Lancé en septembre 2023, le Projet DRL MLI/19/01/États-Unis « Lutte contre l’esclavage et les discriminations basées sur l’esclavage au Mali », phase II, dont l’objectif était de combattre l’esclavage et la discrimination fondée sur l’ascendance au Mali, prend fin le 31 août 2025. Dans cette perspective, les responsables dudit projet ont organisé, ce jeudi 28 août 2025, une conférence de presse consacrée au bilan et aux perspectives.
Financé par les États-Unis à hauteur de 1 million 234 567 dollars, soit 700 millions de francs CFA environ, ce projet a été mis en œuvre pendant la période de septembre 2023 à août 2025 dans les régions de Kayes, Gao, Tombouctou et dans le district de Bamako. Il a été mis en œuvre par l’ONG Anti-Slavery International (ASI) en partenariat avec le BIT et l’Association TEMEDT.
Le projet a exercé une influence significative dans la lutte contre l’esclavage, tant au niveau national que régional, en posant les bases d’un plaidoyer pérenne et en renforçant les mécanismes communautaires et institutionnels existants.
Dans son exposé liminaire, le coordinateur national du projet de lutte contre l’esclavage au Mali, Ibrahima CISSE, a souligné que depuis sa mise en œuvre à ce jour, le projet a enregistré de nombreux acquis, dont la pérennisation nécessite un suivi.
La mobilisation
Il ressort de son propos que le projet a suscité une mobilisation multisectorielle significative, impliquant à la fois des institutions étatiques, des organisations de la société civile et des acteurs communautaires, traduisant une appropriation croissante de la lutte contre l’esclavage par ascendance à différents niveaux.
Sur le plan national et international, le projet a développé et diffusé des supports de plaidoyer fondés sur des interviews de victimes et des expériences vécues.
Anti-Slavery International, l’un des acteurs dudit projet, a, quant à elle, renforcé ses actions de plaidoyer sur la scène internationale.
À Genève, des rencontres ont été menées avec le Haut-Commissariat aux droits de l’homme (HCDH) et l’Organisation internationale du travail (OIT), afin de plaider pour la reconnaissance de la nature structurelle et systémique de l’esclavage par ascendance.

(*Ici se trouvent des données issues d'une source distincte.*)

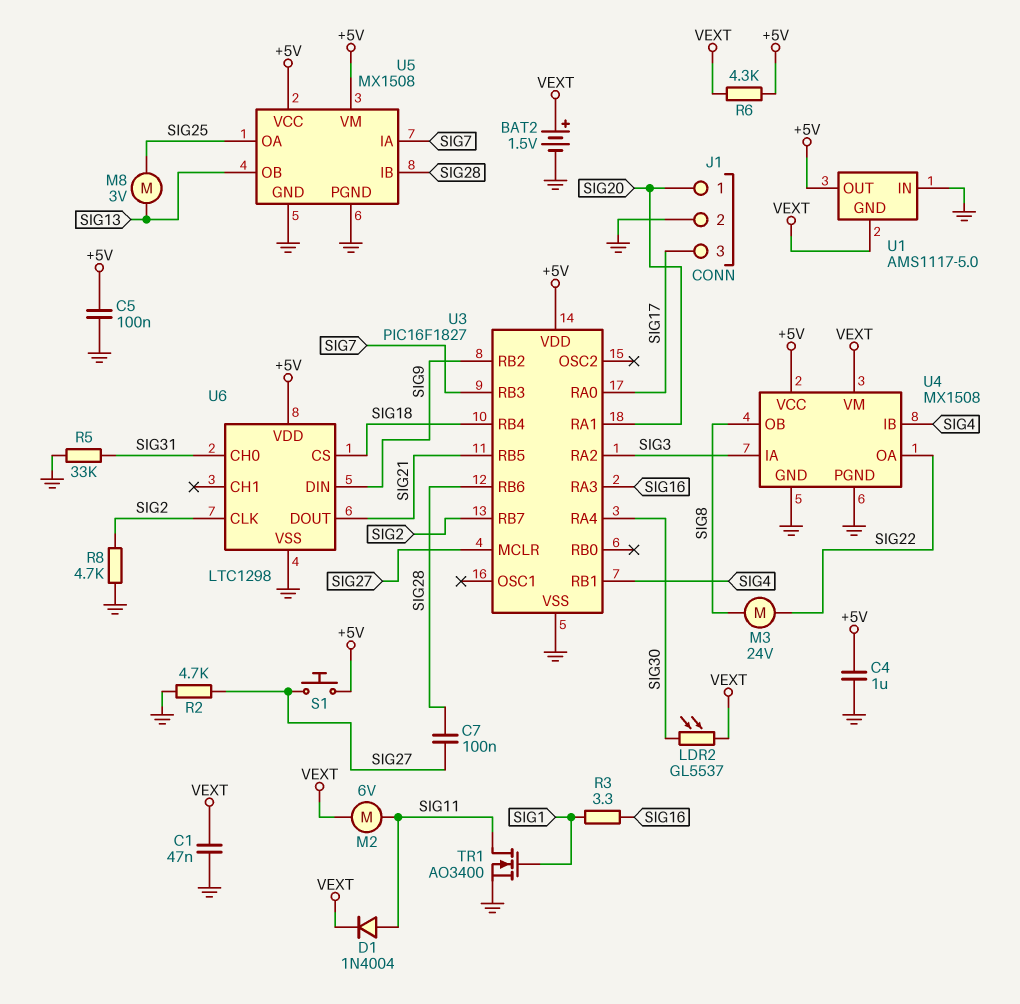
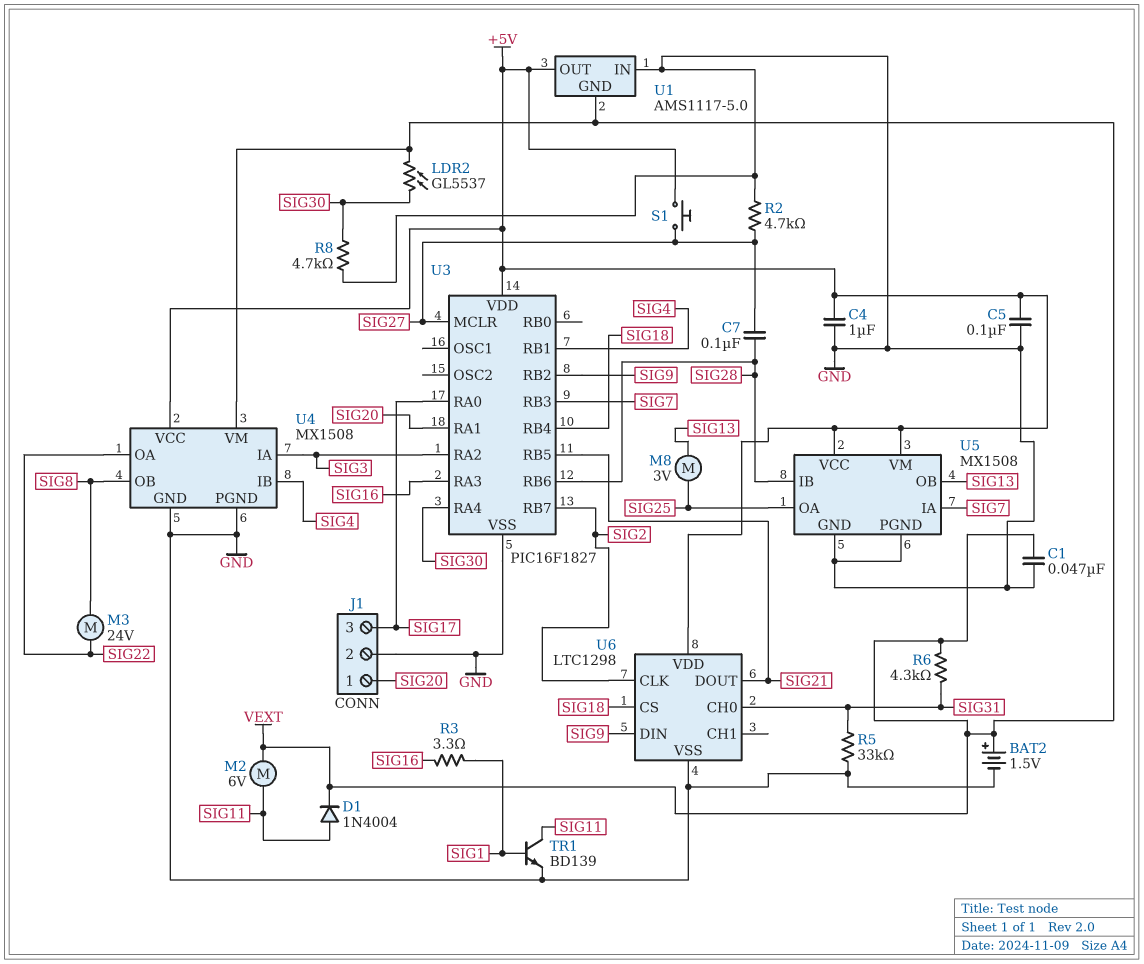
R6: 4.3k (+5V, VEXT) -> 4.3k (SIG31, VEXT)
R8: 4.7k (GND, SIG2) -> 4.7k (GND, SIG30)
TR1: NMOS AO3400 (G SIG1, D SIG11, S GND) -> NPN BD139 (B SIG1, C SIG11, E GND)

Une campagne de sensibilisation ciblant les missions diplomatiques de la région sahélienne a également été conduite entre septembre et décembre 2024.
Le projet a par ailleurs transmis ses recommandations à l’Expert indépendant des Nations unies sur la situation des Droits de l’Homme au Mali.
27 magistrats formés
Sur le plan du renforcement des capacités des institutions chargées de l’application des lois et politiques existantes sur l’esclavage, un symposium des magistrats a été organisé en juillet 2024, réunissant 27 participants issus de plusieurs localités du Mali (Kayes, Diéma, Kéniéba, Bafoulabé, Mopti, Kati, Koulikoro, Bamako).
« Les participants ont également exprimé avoir amélioré leurs compétences sur les mécanismes judiciaires de lutte contre l’esclavage », a fait savoir M. CISSE.
S’agissant de l’impact sur les victimes de l’esclavage fondé sur l’ascendance, les données font état de 1 300 bénéficiaires atteints, dont 615 femmes. Parmi elles, 295 (dont 205 femmes) victimes directes d’esclavage par ascendance à Kayes, Mopti et Ménaka ont pu s’approprier les démarches administratives et exprimer une plus grande confiance pour revendiquer leurs droits.
Un changement de mentalité
Selon les responsables de ce projet, le changement le plus significatif, unanimement reconnu par tous les groupes interrogés, est une transformation profonde des mentalités et des comportements au sein des communautés.
Les bénéficiaires, toutes catégories confondues (hommes, femmes, jeunes), affirment ne plus se sentir au service d’autrui et avoir retrouvé leur autonomie, comme en témoigne ce propos : «Tout le monde sait ici qu’on ne vit pas au service d’une autre personne».
Parmi les acquis, on note le processus de réparation, l’élaboration d’un avant-projet de loi contre l’esclavage.
À ce niveau, les acteurs se réjouissent de constater que la nouvelle Constitution de 2023 condamne singulièrement l’esclavage ainsi que le nouveau Code pénal et de procédure pénale.